Your existing lock
basically does nothing. No other thread has a reference to it, so it can't possibly cause anyone to block anywhere. The only thing it can possibly do is waste a few microseconds. So this:
lock = threading.Lock()
with lock:
thread1.start()
thread2.start()
... is pretty much equivalent to:
time.sleep(0.001)
thread1.start()
thread2.start()
And I'm pretty sure that's not what you want.
If you want to force the threads to run sequentially, the easiest way to do that is to just not use threads.
Or, if you must use threads, just wait for one to finish before starting the next:
thread1 = Mythread(1,"Thread1",5,1)
thread2 = Mythread(2,"Thread2",5,2)
thread1.start()
thread1.join()
thread2.start()
thread2.join()
If you want to make the threads serialize themselves, without any help from outside, you have to give them a lock that they can share. For example:
class Mythread(threading.Thread):
def __init__(self,threadID,name,counter,delay,lock):
threading.Thread.__init__(self)
self.lock = lock
# ...
def run(self):
with self.lock:
# ...
Now, to call them:
lock = threading.Lock()
thread1 = Mythread(1,"Thread1",5,1, lock)

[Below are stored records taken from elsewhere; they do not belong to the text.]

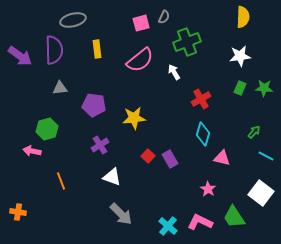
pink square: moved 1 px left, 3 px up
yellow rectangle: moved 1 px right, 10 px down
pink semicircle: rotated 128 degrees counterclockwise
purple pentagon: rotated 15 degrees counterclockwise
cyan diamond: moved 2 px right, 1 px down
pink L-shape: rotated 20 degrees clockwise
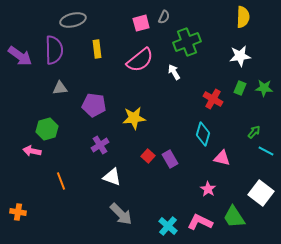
red cross: moved 12 px right; rotated 30 degrees counterclockwise
cyan line: moved 5 px up
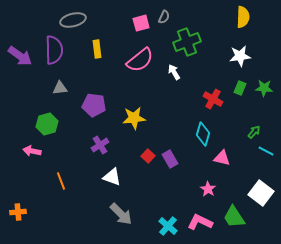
green hexagon: moved 5 px up
orange cross: rotated 14 degrees counterclockwise
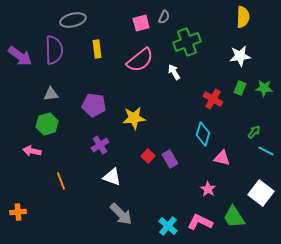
gray triangle: moved 9 px left, 6 px down
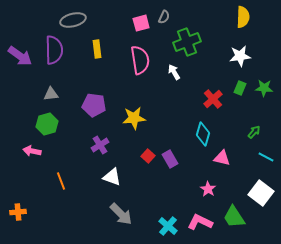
pink semicircle: rotated 60 degrees counterclockwise
red cross: rotated 18 degrees clockwise
cyan line: moved 6 px down
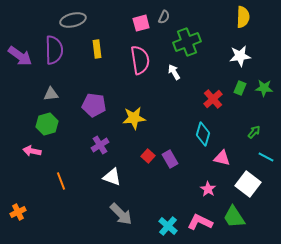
white square: moved 13 px left, 9 px up
orange cross: rotated 21 degrees counterclockwise
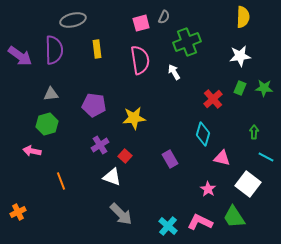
green arrow: rotated 40 degrees counterclockwise
red square: moved 23 px left
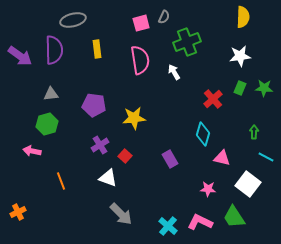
white triangle: moved 4 px left, 1 px down
pink star: rotated 28 degrees counterclockwise
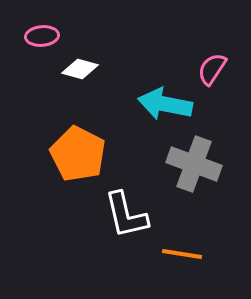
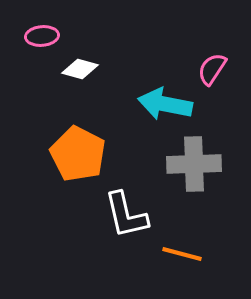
gray cross: rotated 22 degrees counterclockwise
orange line: rotated 6 degrees clockwise
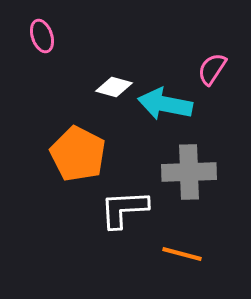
pink ellipse: rotated 76 degrees clockwise
white diamond: moved 34 px right, 18 px down
gray cross: moved 5 px left, 8 px down
white L-shape: moved 2 px left, 6 px up; rotated 100 degrees clockwise
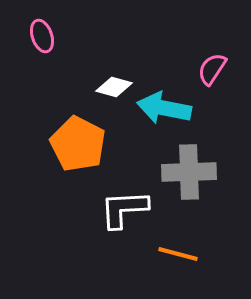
cyan arrow: moved 1 px left, 4 px down
orange pentagon: moved 10 px up
orange line: moved 4 px left
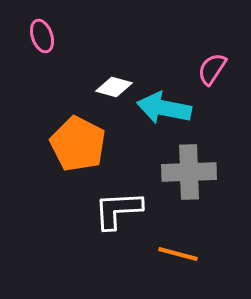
white L-shape: moved 6 px left, 1 px down
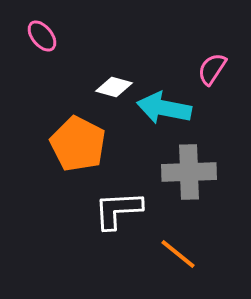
pink ellipse: rotated 20 degrees counterclockwise
orange line: rotated 24 degrees clockwise
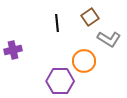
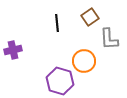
gray L-shape: rotated 55 degrees clockwise
purple hexagon: rotated 16 degrees clockwise
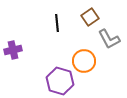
gray L-shape: rotated 25 degrees counterclockwise
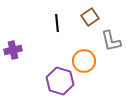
gray L-shape: moved 2 px right, 2 px down; rotated 15 degrees clockwise
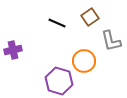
black line: rotated 60 degrees counterclockwise
purple hexagon: moved 1 px left
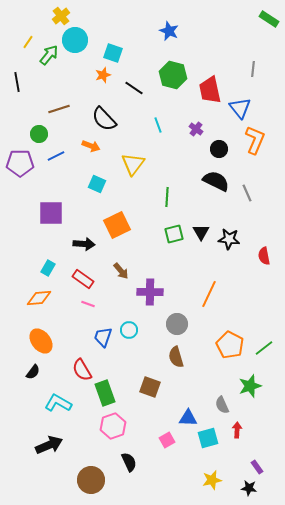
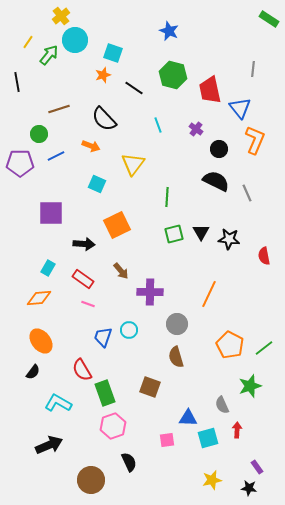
pink square at (167, 440): rotated 21 degrees clockwise
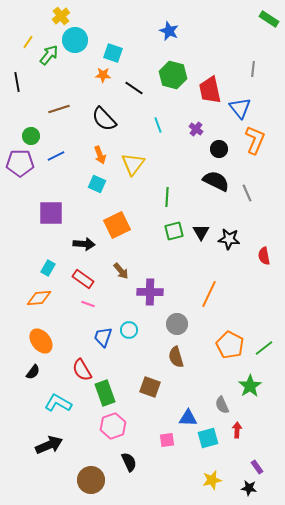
orange star at (103, 75): rotated 21 degrees clockwise
green circle at (39, 134): moved 8 px left, 2 px down
orange arrow at (91, 146): moved 9 px right, 9 px down; rotated 48 degrees clockwise
green square at (174, 234): moved 3 px up
green star at (250, 386): rotated 15 degrees counterclockwise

thread2 = Mythread(2,"Thread2",5,2, lock)
thread1.start()
thread2.start()
# ...
thread1.join()
thread2.join()
Now, when each thread starts up, it will try to grab the lock. One will succeed, the other will block until the first one finishes with the lock (by exiting its with
statement).
If you don't want to serialize the threads, you just want the main thread to wait on all the other threads' completion… all you need for that is join
. That's exactly what join
is for. There's no need to add anything else.
If you really want to, you can daemonize the threads and wait on a sync object instead. I can't think of an easy way to do this with a lock, but it should be pretty easy with a BoundedSemaphore
, or a Condition
(although you'll have to wait on the condition twice). But this is a very silly thing to do, so I'm not sure why you'd want to.